La Banque centrale européenne a démarré hier son programme de rachats de dettes publiques, qui doit injecter 1140 milliards d’euros d’ici un an dans la zone euro.
« La BCE et les banques centrales de l’Eurosystème ont commencé, comme précédemment annoncé, à mener des rachats dans le cadre du programme de rachat de dettes du secteur public », a indiqué dans la matinée la BCE sur le réseau social Twitter.
Ce plan de soutien à l’Union monétaire s’élèvera à 60 milliards d’euros par mois jusqu’à septembre 2016 au moins, soit a minima 1 140 milliards d’euros, investis principalement dans des obligations souveraines.
L’objectif de cette opération dite de « Quantitative easing » (QE) est de créer un cercle vertueux pour l’économie : sous l’effet d’une forte demande, les taux d’intérêt des obligations vont baisser, poussant les banques à placer leur argent ailleurs, notamment à prêter aux entreprises et aux consommateurs. Au bout de la chaîne, cela est censé relancer l’activité économique et faire remonter les prix alors que la déflation menace.
Changement historique de la politique de la BCE
L’assouplissement quantitatif pèse aussi sur la valeur de la monnaie. Les placements dans la zone euro sont moins intéressants pour des investisseurs d’autres régions, et l’argent sort de l’union monétaire, ce qui fait baisser l’euro. Cela profite aux entreprises européennes exportatrices et à l’inverse les importations coûtent plus cher, ce qui peut permettre de faire remonter les prix.
Ce programme a « déjà des conséquences » sur l’économie réelle ainsi que sur l’euro et « cela va continuer », confirme Frédérik Ducrozet, un économiste de Crédit Agricole CIB, arguant que « les taux pratiqués par les banques aux entreprises et aux ménages ne font que baisser ».
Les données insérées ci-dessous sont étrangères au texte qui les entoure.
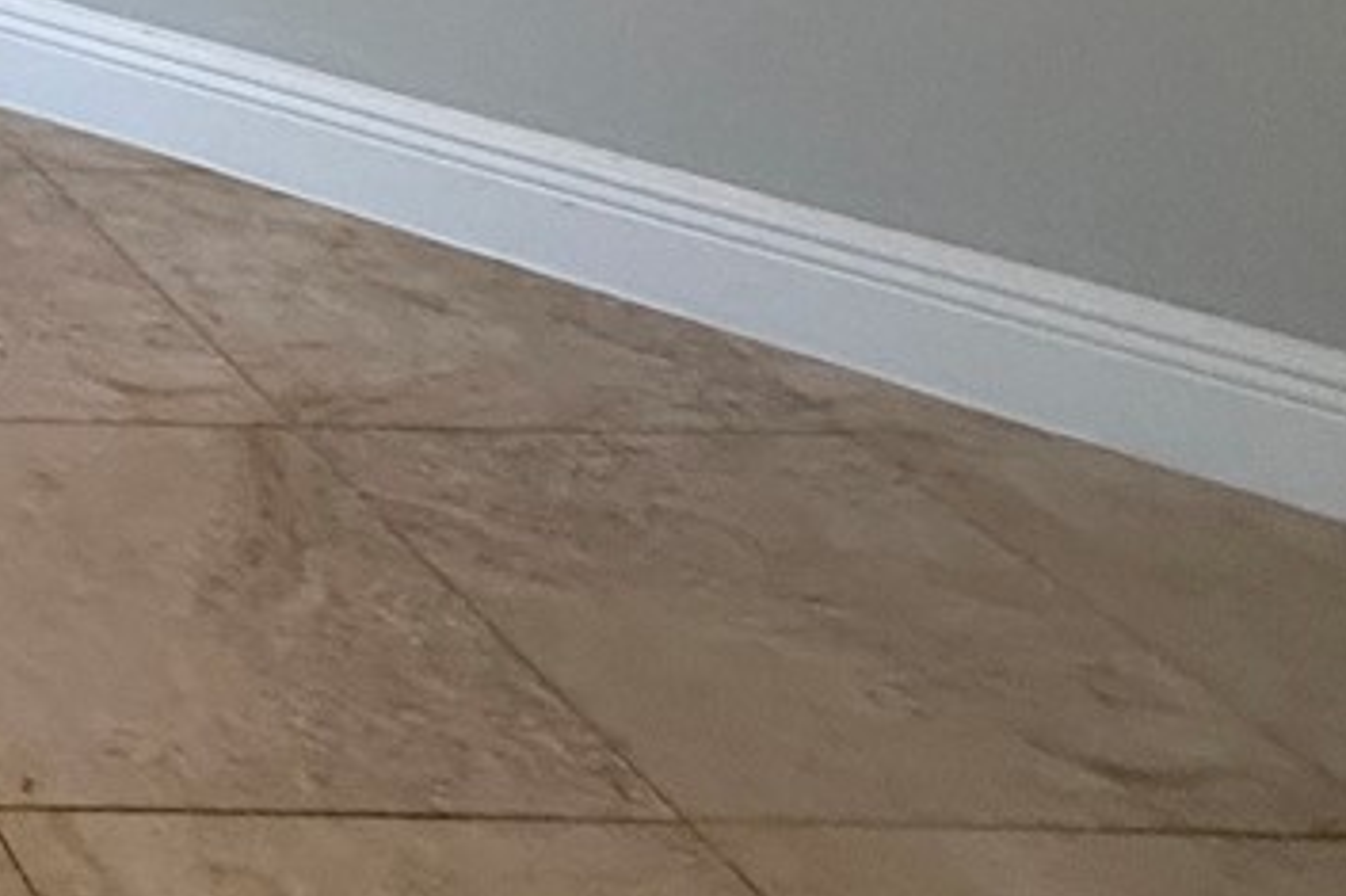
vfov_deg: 17.0
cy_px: -717
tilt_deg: -5.9
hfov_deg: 20.0
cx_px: -1193
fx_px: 2466
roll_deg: +0.9
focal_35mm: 66
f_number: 2.2
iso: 250
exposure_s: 1/60
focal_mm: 2.22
« La sphère politique ne doit pas fléchir » après le lancement de ce plan, a toutefois tenu à souligner hier le secrétaire d’État allemand aux Finances, Steffen Kampeter. Les gouvernements européens doivent « se concentrer sur les moyens de stimuler la croissance, les réformes du marché du travail, la consolidation des budgets », a-t-il assuré.
Pour les marchés, l’opération marque un changement historique de la politique monétaire de la BCE. Les banques centrales nationales – Bundesbank, Banque de France et autres – seront les principales exécutantes : elles effectueront 92 % des achats.
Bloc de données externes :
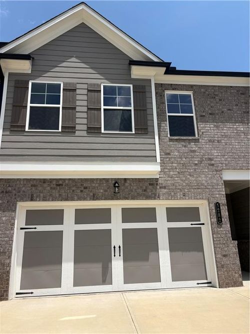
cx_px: 125
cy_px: 167
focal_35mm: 26
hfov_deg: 53.0
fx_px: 250
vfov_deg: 67.3
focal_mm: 5.96
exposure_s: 1/5814
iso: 50
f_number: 1.6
L’Allemagne principal bénéficiaire
Depuis l’automne dernier, les banques centrales rachètent déjà de la dette privée, à savoir des obligations sécurisées et les ABS, des titres adossés à des crédits. Mais, depuis hier, ce sont les titres de dette émis par les États de la zone euro qui sont concernés par des rachats massifs.
Les effets du programme se font sentir par anticipation depuis plusieurs semaines sur les taux d’emprunt des États. Ces taux, qui évoluent en sens inverse de la demande, ont récemment été propulsés à des plus bas historiques, certains devenant même négatifs sur les échéances les plus courtes, ce qui signifie que les investisseurs sont prêts à payer pour détenir ces titres jugés très sûrs. « L’Allemagne est de loin le principal bénéficiaire » de ce programme, affirme René Defossez, un stratégiste de Natixis. Le rendement à 10 ans de la dette allemande reculait à 0,343 % hier matin, après avoir terminé à 0,393 % vendredi, tandis que ses taux d’emprunt étaient négatifs jusqu’à 6 ans inclus.
De leur côté, les marchés actions se sont appuyés sur les annonces de la BCE pour grimper, la Bourse de Paris ayant notamment connu une ascension fulgurante depuis le début de l’année, frôlant les 5 000 points.